Point Cloud Network: An Order of Magnitude Improvement in Linear Layer Parameter Count
This addresses the efficiency issue for deep learning practitioners by offering a more parameter-efficient alternative to MLPs, though it appears incremental as it focuses on optimizing existing linear layers.
The paper tackles the problem of high parameter counts in linear layers of deep learning networks by introducing the Point Cloud Network (PCN) architecture, achieving a 99.5% reduction in parameters while maintaining comparable test accuracy on CIFAR-10 and CIFAR-100 datasets.

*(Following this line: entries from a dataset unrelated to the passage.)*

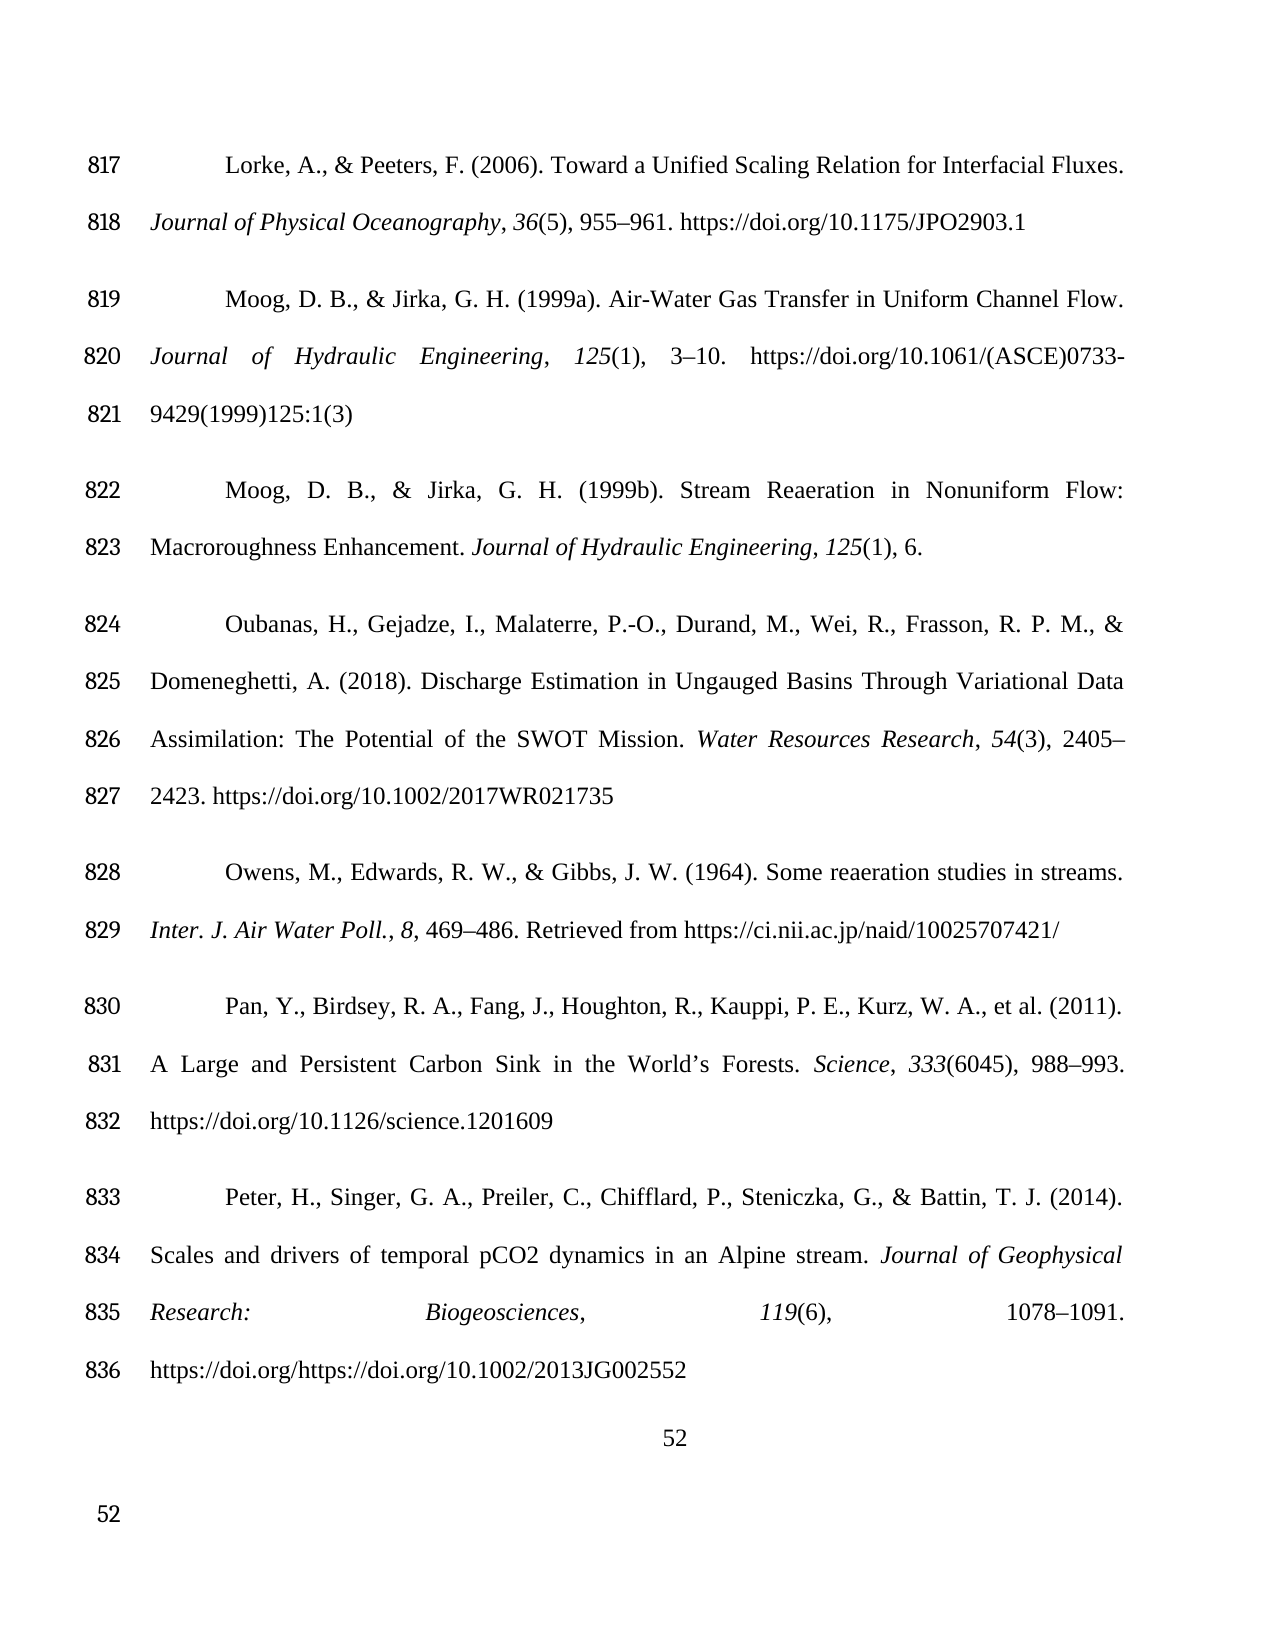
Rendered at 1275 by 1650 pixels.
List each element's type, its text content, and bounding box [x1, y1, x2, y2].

text Owens, M., Edwards, R. W., & Gibbs, J. W. (1964). Some reaeration studies in streams. Inter. J. Air Water Poll., 8, 469–486. Retrieved from https://ci.nii.ac.jp/naid/10025707421/ [150, 857, 1125, 944]
text Peter, H., Singer, G. A., Preiler, C., Chifflard, P., Steniczka, G., & Battin, T. J. (2014). Scales and drivers of temporal pCO2 dynamics in an Alpine stream. Journal of Geophysical Research: Biogeosciences, 119(6), 1078–1091. https://doi.org/https://doi.org/10.1002/2013JG002552 [150, 1182, 1125, 1384]
text Moog, D. B., & Jirka, G. H. (1999b). Stream Reaeration in Nonuniform Flow: Macroroughness Enhancement. Journal of Hydraulic Engineering, 125(1), 6. [150, 475, 1125, 561]
text Oubanas, H., Gejadze, I., Malaterre, P.-O., Durand, M., Wei, R., Frasson, R. P. M., & Domeneghetti, A. (2018). Discharge Estimation in Ungauged Basins Through Variational Data Assimilation: The Potential of the SWOT Mission. Water Resources Research, 54(3), 2405–2423. https://doi.org/10.1002/2017WR021735 [150, 609, 1125, 810]
text Pan, Y., Birdsey, R. A., Fang, J., Houghton, R., Kauppi, P. E., Kurz, W. A., et al. (2011). A Large and Persistent Carbon Sink in the World’s Forests. Science, 333(6045), 988–993. https://doi.org/10.1126/science.1201609 [150, 991, 1125, 1135]
text Moog, D. B., & Jirka, G. H. (1999a). Air-Water Gas Transfer in Uniform Channel Flow. Journal of Hydraulic Engineering, 125(1), 3–10. https://doi.org/10.1061/(ASCE)0733-9429(1999)125:1(3) [150, 284, 1125, 427]
text Lorke, A., & Peeters, F. (2006). Toward a Unified Scaling Relation for Interfacial Fluxes. Journal of Physical Oceanography, 36(5), 955–961. https://doi.org/10.1175/JPO2903.1 [150, 150, 1125, 236]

This paper introduces the Point Cloud Network (PCN) architecture, a novel implementation of linear layers in deep learning networks, and provides empirical evidence to advocate for its preference over the Multilayer Perceptron (MLP) in linear layers. We train several models, including the original AlexNet, using both MLP and PCN architectures for direct comparison of linear layers (Krizhevsky et al., 2012). The key results collected are model parameter count and top-1 test accuracy over the CIFAR-10 and CIFAR-100 datasets (Krizhevsky, 2009). AlexNet-PCN16, our PCN equivalent to AlexNet, achieves comparable efficacy (test accuracy) to the original architecture with a 99.5% reduction of parameters in its linear layers. All training is done on cloud RTX 4090 GPUs, leveraging pytorch for model construction and training. Code is provided for anyone to reproduce the trials from this paper.